Hammer, the blisters are caused by moisture passing through the block. The chalky "stuff" is efflorescence, a salt that is brought to the surface by the moisture and deposited there when the moisture evaporates and blisters the paint. Why it is so and what you need to do is hard to say without seeing it. Start here. Prior to your painting the walls, was there any failure at that time? When did you repair the crack? Is it possible that the wall is cracked inside the flower bed and the dirt is hiding it? Would the dirt be directly outside where the interior failure is occurring?


----------



## concretemasonry (Oct 10, 2006)

I assume much of the older, sound paint was not removed completely. Applying a second layer (even if it is supposed to "breathe") can create a non-breathing wall wall surface, especially when there is a source of moisture from the planter area. - Does the planter have metal, pvc or vinyl tub to prevent moisture from entering from the back side.

It is common for additional coats of "breathing" paint to build up and create a vapor barrier that moisture can force off easily. The vapor pressure from evaporation can have high pressures. - I have seen epoxy paint come off in 3'x3' sheets with the concrete attached.

The process of forming crystals (efflorescence) also creates high pressures.

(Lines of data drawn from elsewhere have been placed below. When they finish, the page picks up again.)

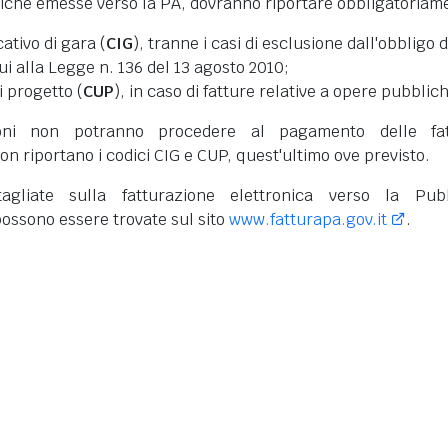
niche emesse verso la PA, dovranno riportare obbligatoriam
cativo di gara (
CIG
), tranne i casi di esclusione dall'obbligo d
cui alla Legge n. 136 del 13 agosto 2010;
i progetto (
CUP
), in caso di fatture relative a opere pubblic
oni non potranno procedere al pagamento delle fat
on riportano i codici CIG e CUP, quest'ultimo ove previsto.
tagliate sulla fatturazione elettronica verso la Pub
ossono essere trovate sul sito
www.fatturapa.gov.it
.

Just a guess without seeing a photo or having more details.

Dick


----------



## jsheridan (Jan 30, 2011)

concretemasonry said:


> I assume much of the older, sound paint was not removed completely. Applying a second layer (even if it is supposed to "breathe") can create a non-breathing wall wall surface, especially when there is a source of moisture from the planter area. - Does the planter have metal, pvc or vinyl tub to prevent moisture from entering from the back side.
> 
> It is common for additional coats of "breathing" paint to build up and create a vapor barrier that moisture can force off easily. The vapor pressure from evaporation can have high pressures. - I have seen epoxy paint come off in 3'x3' sheets with the concrete attached.
> 
> ...


I'm glad a mason came by. For just being a painter Dick, did I do okay? 
That's an interesting point about the additional coat creating the tipping point. Is it possible that there is no crack, and that prior to the additional coat the first coat of "breathable" paint was handling the transfer, and that OP actually turned a stable situation into a problem by repainting?


----------